Risk exists on any platform with identity features. Protect yourself by:
Not sharing sensitive images/voice publicly
Reporting impersonation immediately
Using strong account security (unique password, 2FA if available)
Privacy depends on your settings and where you connect your Self. Assume:
Content in connected platforms follows those platforms’ privacy rules
Public sharing features (if enabled) can make content visible
Always review privacy settings in your Selves dashboard.
Children’s safety rules depend on platform policy and regional laws. If minors might be involved, avoid creating Selves based on minors and follow Pika’s stated safety policies and age requirements inside the app.
Ownership/licensing rules depend on Pika’s terms.
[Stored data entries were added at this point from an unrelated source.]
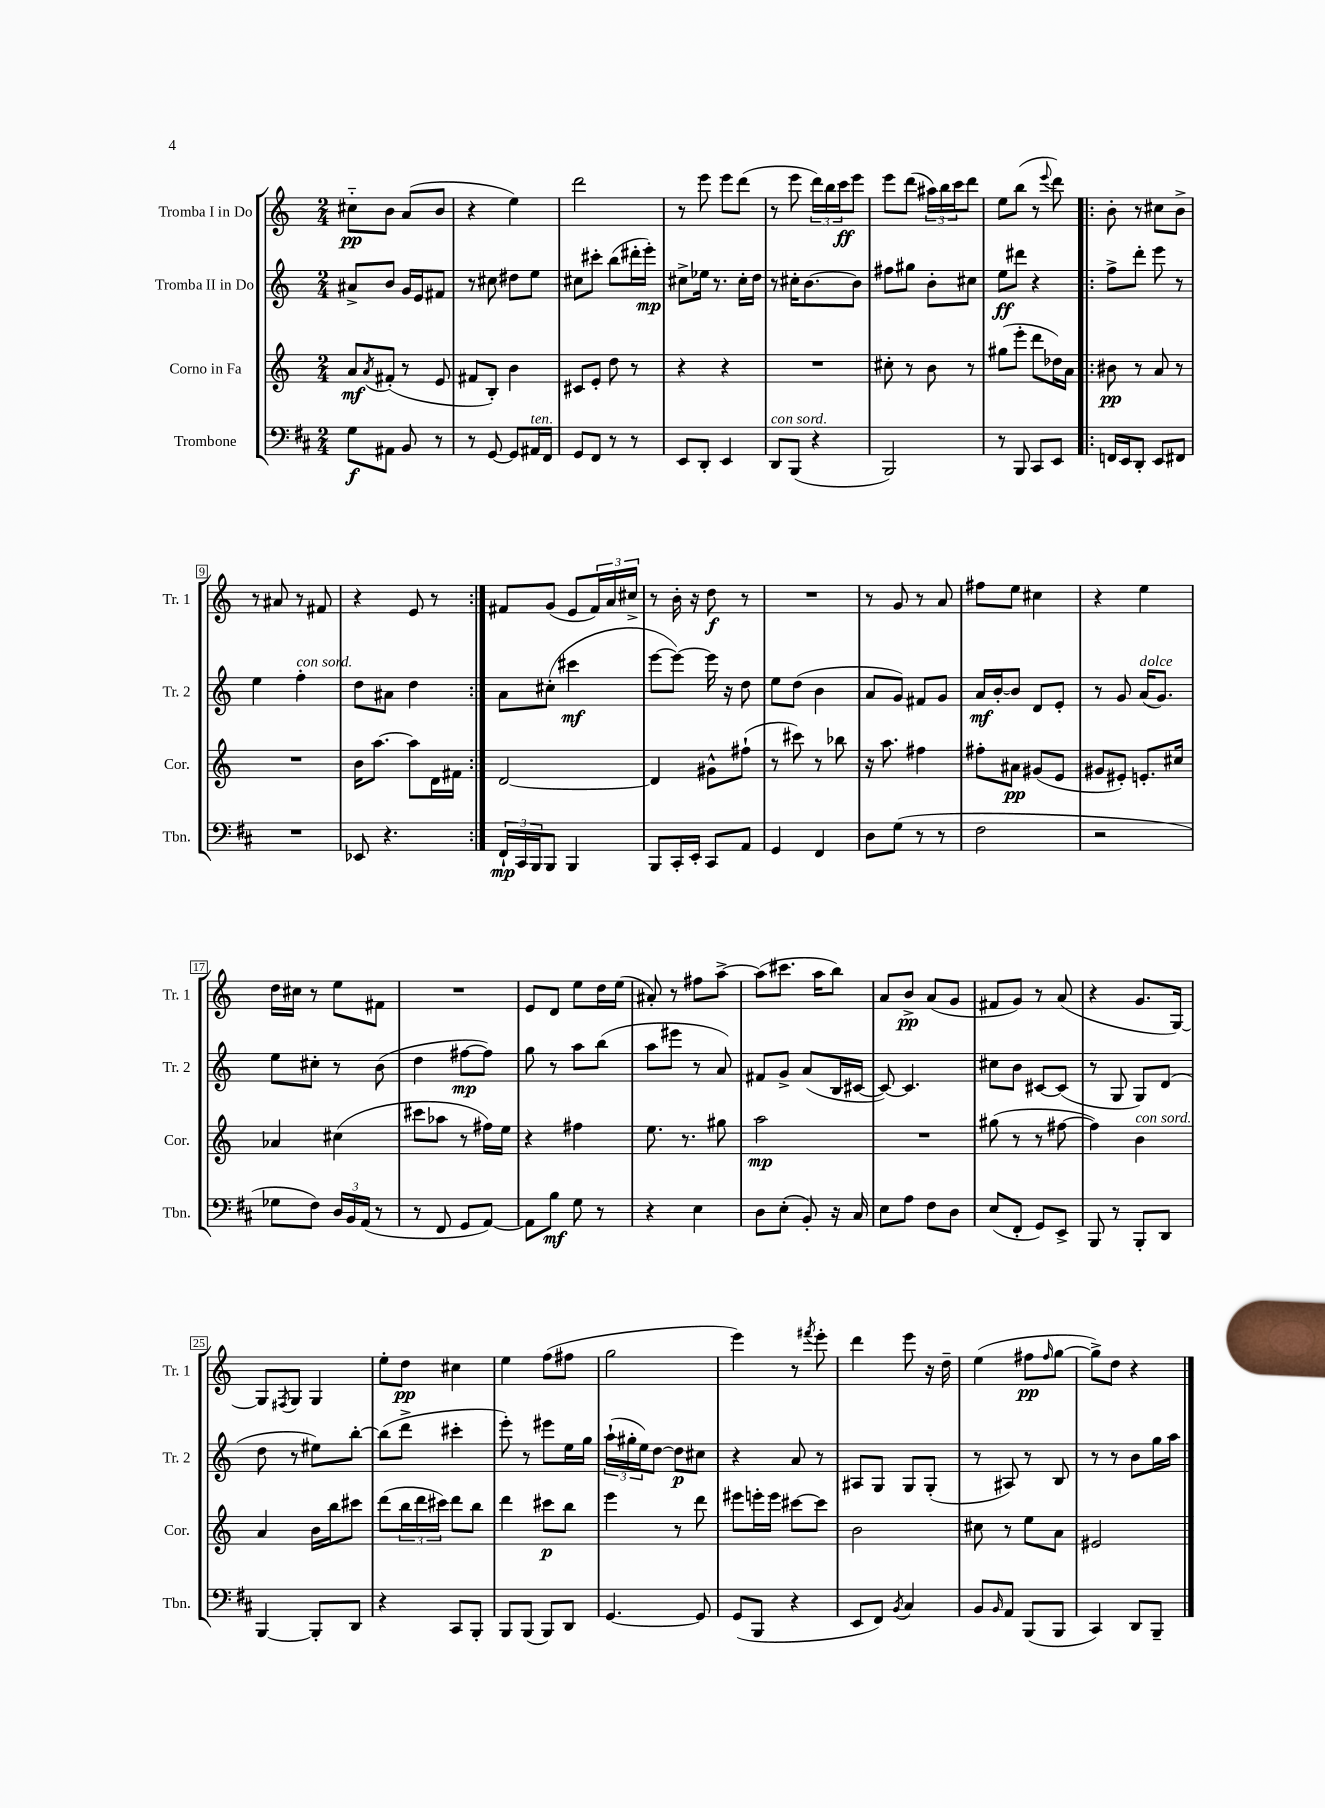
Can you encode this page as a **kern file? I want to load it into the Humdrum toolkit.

**kern	**dynam	**kern	**dynam	**kern	**dynam	**kern	**dynam
*part4	*part4	*part3	*part3	*part2	*part2	*part1	*part1
*staff4	*staff4	*staff3	*staff3	*staff2	*staff2	*staff1	*staff1
*I"Trombone	*	*I"Corno in Fa	*	*I"Tromba II in Do	*	*I"Tromba I in Do	*
*I'Tbn.	*	*I'Cor.	*	*I'Tr. 2	*	*I'Tr. 1	*
*clefF4	*	*clefG2	*	*clefG2	*	*clefG2	*
*k[f#c#]	*	*k[]	*	*k[]	*	*k[]	*
*M2/4	*	*M2/4	*	*M2/4	*	*M2/4	*
=1	=1	=1	=1	=1	=1	=1	=1
8G\L	f	8a/L	mf	8a#X^/L	.	8cc#X\L	pp
.	.	8qa/	.	.	.	.	.
8AA#X\J	.	(8f#X'/J	.	8b/J	.	8b\J	.
8BB/	.	8r	.	16g/LL	.	(8a/L	.
.	.	.	.	16e/J	.	.	.
8r	.	8e/	.	8f#X/J	.	8b/J	.
=2	=2	=2	=2	=2	=2	=2	=2
8r	.	8f#X/L	.	8r	.	4r	.
[8GG/	.	8B'/J)	.	8cc#X\	.	.	.
8GG/L]	.	4b\	.	8dd#X\L	.	4ee\)	.
!LO:TX:a:i:t=ten.	!	!	!	!	!	!	!
16AA#X/L	.	.	.	8ee\J	.	.	.
16FF#/JJ	.	.	.	.	.	.	.
=3	=3	=3	=3	=3	=3	=3	=3
8GG/L	.	8c#X/L	.	8cc#X\L	.	2ddd\	.
8FF#/J	.	8e'/J	.	8ccc#X'\J	.	.	.
8r	.	8dd\	.	(8bb\L	.	.	.
8r	.	8r	.	16ddd#X'\L	.	.	.
.	.	.	.	16eee'\JJ)	mp	.	.
=4	=4	=4	=4	=4	=4	=4	=4
8EE/L	.	4r	.	8cc#X^\L	.	8r	.
8DD'/J	.	.	.	16ee-X\Jk	.	8eee\	.
.	.	.	.	8.r	.	.	.
4EE/	.	4r	.	.	.	8eee\L	.
.	.	.	.	16cc#'\LL	.	(8ddd\J	.
.	.	.	.	16dd\JJ	.	.	.
=5	=5	=5	=5	=5	=5	=5	=5
!LO:TX:a:i:t=con sord.	!	!	!	!	!	!	!
8DD/L	.	2r	.	8r	.	8r	.
(8BBB/J	.	.	.	16cc#X'\KL	.	8eee\	.
.	.	.	.	[8.b\	.	.	.
4r	.	.	.	.	.	24ddd\LL)	.
.	.	.	.	.	.	24bb\	.
.	.	.	.	.	.	24ccc\J	ff
.	.	.	.	8b\J]	.	8eee\J	.
=6	=6	=6	=6	=6	=6	=6	=6
2BBB/)	.	8cc#X'\	.	8ff#X\L	.	8eee\L	.
.	.	8r	.	8gg#X\J	.	(8ddd\J	.
.	.	8b\	.	8b'\L	.	24aa#X\LL)	.
.	.	.	.	.	.	24bb\	.
.	.	.	.	.	.	24ccc\J	.
.	.	8r	.	8cc#X\J	.	8ddd\J	.
=7	=7	=7	=7	=7	=7	=7	=7
8r	.	(8gg#X\L	.	8ee\L	ff	8ee\L	.
8BBB/	.	8eee'\J	.	8ddd#X\J	.	(8bb\J	.
8CC#/L	.	8ddd\L	.	4r	.	8r	.
.	.	.	.	.	.	8qqeee/	.
8EE/J	.	16dd-X\L)	.	.	.	8ddd\)	.
.	.	16a\JJ	.	.	.	.	.
=8!|:	=8!|:	=8!|:	=8!|:	=8!|:	=8!|:	=8!|:	=8!|:
16FFn/LL	.	8b#X\	pp	8ff^\L	.	8b'\	.
16EE/J	.	.	.	.	.	.	.
8DD'/J	.	8r	.	8ddd'\J	.	8r	.
8EE/L	.	8a/	.	8eee\	.	8cc#X\L	.
8FF#X/J	.	8r	.	8r	.	8b^\J	.
!!LO:LB:g=z
=9	=9	=9	=9	=9	=9	=9	=9
2r	.	2r	.	4ee\	.	8r	.
.	.	.	.	.	.	8a#X/	.
!	!	!	!	!LO:TX:a:i:t=con sord.	!	!	!
.	.	.	.	4ff'\	.	8r	.
.	.	.	.	.	.	8f#X/	.
=10	=10	=10	=10	=10	=10	=10	=10
8EE-X/	.	16b\KL	.	8dd\L	.	4r	.
.	.	[8.aa\J	.	.	.	.	.
4.r	.	.	.	8a#X\J	.	.	.
.	.	8aa\L]	.	4dd\	.	8e/	.
.	.	16d\L	.	.	.	8r	.
.	.	16f#X\JJ	.	.	.	.	.
=11:|!	=11:|!	=11:|!	=11:|!	=11:|!	=11:|!	=11:|!	=11:|!
24FF#`/LL	mp	[2d/	.	8a\L	.	8f#X/L	.
24CC#/	.	.	.	.	.	.	.
24BBB/J	.	.	.	.	.	.	.
8BBB/J	.	.	.	(8cc#X'\J	.	(8g/J	.
4BBB/	.	.	.	4ccc#X\	mf	8e/L	.
.	.	.	.	.	.	24f#/L)	.
.	.	.	.	.	.	24a/	.
.	.	.	.	.	.	24cc#X^/JJ	.
=12	=12	=12	=12	=12	=12	=12	=12
8BBB/L	.	4d/]	.	[8eee\L	.	8r	.
16CC#'/L	.	.	.	8eee\J_)	.	16b'\	.
16EE'/JJ	.	.	.	.	.	16r	.
8CC#/L	.	8g#X^^\L	.	16eee\]	.	8dd\	f
.	.	.	.	16r	.	.	.
8AA/J	.	(8ff#X`\J	.	8dd\	.	8r	.
=13	=13	=13	=13	=13	=13	=13	=13
4GG/	.	8r	.	8ee\L	.	2r	.
.	.	8ccc#X\)	.	(8dd\J	.	.	.
4FF#/	.	8r	.	4b\	.	.	.
.	.	8bb-X\	.	.	.	.	.
=14	=14	=14	=14	=14	=14	=14	=14
8D\L	.	16r	.	8a/L	.	8r	.
.	.	8.aa\	.	.	.	.	.
(8G\J	.	.	.	8g/J)	.	8g/	.
8r	.	4ff#X\	.	8f#X/L	.	8r	.
8r	.	.	.	8g/J	.	8a/	.
=15	=15	=15	=15	=15	=15	=15	=15
2F#\	.	8ff#X'\L	.	16a/LL	mf	8ff#X\L	.
.	.	.	.	[16b'/J	.	.	.
.	.	8a#X\J	pp	8b/J]	.	8ee\J	.
.	.	(8g#X/L	.	8d/L	.	4cc#X\	.
.	.	8e/J	.	8e'/J	.	.	.
=16	=16	=16	=16	=16	=16	=16	=16
2r	.	8g#X/L	.	8r	.	4r	.
.	.	8e#X'/J)	.	8g/	.	.	.
!	!	!	!	!LO:TX:a:i:t=dolce	!	!	!
.	.	8.en'/L	.	(16a/KL	.	4ee\	.
.	.	.	.	8.g/J)	.	.	.
.	.	16cc#X/Jk	.	.	.	.	.
!!LO:LB:g=z
=17	=17	=17	=17	=17	=17	=17	=17
8G-X\L	.	4a-X/	.	8ee\L	.	16dd\LL	.
.	.	.	.	.	.	16cc#X\JJ	.
8F#\J)	.	.	.	8cc#X'\J	.	8r	.
24D/LL	.	(4cc#X\	.	8r	.	8ee\L	.
24BB/	.	.	.	.	.	.	.
(24AA/JJ	.	.	.	.	.	.	.
8r	.	.	.	(8b\	.	8f#X\J	.
=18	=18	=18	=18	=18	=18	=18	=18
8r	.	8ccc#X\L	.	4dd\	.	2r	.
8FF#/	.	8aa-X\J	.	.	.	.	.
8GG/L	.	8r	.	[8ff#X\L	mp	.	.
[8AA/J)	.	16ff#X\LL)	.	8ff#\J])	.	.	.
.	.	16ee\JJ	.	.	.	.	.
=19	=19	=19	=19	=19	=19	=19	=19
8AA\L]	.	4r	.	8gg\	.	8e/L	.
8B\J	mf	.	.	8r	.	8d/J	.
8G\	.	4ff#X\	.	8aa\L	.	8ee\L	.
8r	.	.	.	(8bb\J	.	16dd\L	.
.	.	.	.	.	.	(16ee\JJ	.
=20	=20	=20	=20	=20	=20	=20	=20
4r	.	8.ee\	.	8aa\L	.	8a#X'/)	.
.	.	.	.	8eee#X\J	.	8r	.
.	.	8.r	.	.	.	.	.
4E\	.	.	.	8r	.	8ff#X\L	.
.	.	8gg#X\	.	8a/)	.	[8aa^\J	.
=21	=21	=21	=21	=21	=21	=21	=21
8D\L	.	2aa\	mp	8f#X/L	.	(8aa\L]	.
(8E'\J	.	.	.	8g^/J	.	8.ccc#X\J	.
8BB'/)	.	.	.	(8a/L	.	.	.
.	.	.	.	.	.	16aa\KL	.
16r	.	.	.	16B/L	.	8bb\J)	.
16C#/	.	.	.	[16c#X/JJ	.	.	.
=22	=22	=22	=22	=22	=22	=22	=22
8E\L	.	2r	.	8c#/_)	.	8a/L	.
8A\J	.	.	.	4.c#/]	.	8b^/J	pp
8F#\L	.	.	.	.	.	(8a/L	.
8D\J	.	.	.	.	.	8g/J	.
=23	=23	=23	=23	=23	=23	=23	=23
(8E/L	.	(8gg#X\	.	8cc#X\L	.	8f#X/L	.
8FF#'/J	.	8r	.	8b\J	.	8g/J)	.
8GG/L)	.	8r	.	[8c#X/L	.	8r	.
8EE^/J	.	[8ff#X\	.	(8c#/J]	.	(8a/	.
=24	=24	=24	=24	=24	=24	=24	=24
8BBB/	.	4ff#\])	.	8r	.	4r	.
8r	.	.	.	8G/	.	.	.
!	!	!LO:TX:a:i:t=con sord.	!	!	!	!	!
8BBB'/L	.	4b\	.	8G/L)	.	8.g/L	.
8DD/J	.	.	.	(8d/J	.	.	.
.	.	.	.	.	.	[16G/Jk)	.
!!LO:LB:g=z
=25	=25	=25	=25	=25	=25	=25	=25
[4BBB/	.	4a/	.	8dd\	.	8G/L]	.
.	.	.	.	.	.	8qF#X/	.
.	.	.	.	8r	.	8G/J	.
8BBB'/L]	.	16b\LL	.	8ee#X\L)	.	4G/	.
.	.	16bb\J	.	.	.	.	.
8DD/J	.	8ccc#X\J	.	[8bb'\J	.	.	.
=26	=26	=26	=26	=26	=26	=26	=26
4r	.	(8ddd\L	.	(8bb\L]	.	8ee'\L	.
.	.	24bb\L	.	8ddd^\J	.	8dd\J	pp
.	.	24ddd\	.	.	.	.	.
.	.	24ccc#X\JJ)	.	.	.	.	.
8CC#/L	.	8ddd\L	.	4ccc#X'\	.	4cc#X\	.
8BBB'/J	.	8bb\J	.	.	.	.	.
=27	=27	=27	=27	=27	=27	=27	=27
8BBB/L	.	4ddd\	.	8eee'\)	.	4ee\	.
(8BBB/J	.	.	.	8r	.	.	.
8BBB/L)	.	8ccc#X\L	p	8eee#X\L	.	(8ff\L	.
8DD/J	.	8bb\J	.	16ee\L	.	8ff#X\J	.
.	.	.	.	16gg\JJ	.	.	.
=28	=28	=28	=28	=28	=28	=28	=28
[4.GG/	.	4eee\	.	(24aa`\LL	.	2gg\	.
.	.	.	.	24gg#X'\	.	.	.
.	.	.	.	24ee\J)	.	.	.
.	.	.	.	[8dd\J	.	.	.
.	.	8r	.	8dd\L]	p	.	.
8GG/]	.	8ddd\	.	8cc#X\J	.	.	.
=29	=29	=29	=29	=29	=29	=29	=29
(8GG/L	.	8eee#X\L	.	4r	.	4eee\)	.
8BBB/J	.	16eeen'\L	.	.	.	.	.
.	.	16eee\JJ	.	.	.	.	.
4r	.	[8ccc#X\L	.	8a/	.	8r	.
.	.	.	.	.	.	8qfff#X/	.
.	.	8ccc#\J]	.	8r	.	8eee'\	.
=30	=30	=30	=30	=30	=30	=30	=30
8EE/L	.	2b\	.	8A#X/L	.	4ddd\	.
8FF#/J)	.	.	.	8G/J	.	.	.
8qBB/	.	.	.	.	.	.	.
4C#/	.	.	.	8G/L	.	8eee\	.
.	.	.	.	(8G'/J	.	16r	.
.	.	.	.	.	.	16dd~\	.
=31	=31	=31	=31	=31	=31	=31	=31
8BB/L	.	8cc#X\	.	8r	.	(4ee\	.
16qqBB/	.	.	.	.	.	.	.
8AA/J	.	8r	.	8A#X/)	.	.	.
(8BBB/L	.	8ee\L	.	8r	.	8ff#X\L	pp
.	.	.	.	.	.	16qqff#/	.
8BBB/J	.	8a\J	.	8B/	.	[8gg\J	.
=32	=32	=32	=32	=32	=32	=32	=32
4CC#/)	.	2e#X/	.	8r	.	8gg^\L])	.
.	.	.	.	8r	.	8dd\J	.
8DD/L	.	.	.	8b\L	.	4r	.
8BBB~/J	.	.	.	16gg\L	.	.	.
.	.	.	.	16aa\JJ	.	.	.
==	==	==	==	==	==	==	==
*-	*-	*-	*-	*-	*-	*-	*-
Check the Terms of Service for:
Content ownership
commercial use
Allowed redistribution
Generally yes, unless restricted by terms. Most people share captions, images, or videos anywhere-just confirm licensing rules for commercial work.
No platform can guarantee this. You can reduce risk by:
Watermarking important media
Posting lower-res previews
Keeping originals
Documenting creation dates
Use the in-app support channel. Pika also mentions contacting support at support@pika.me (for use cases and feedback).
Most services allow account deletion through settings or support. Look for Account → Delete account inside pika.me, or contact support if it’s not available.
Pika AI Selves is Pika’s attempt to turn “AI tools” into something more like a persistent digital identity a Self you create once and keep evolving. The core promise is clear in Pika’s own words: your AI Self “talks, posts, remembers, and grows,” with onboarding built around your selfie, voice, and personality mapping, and a vision of being “free to roam” across platforms.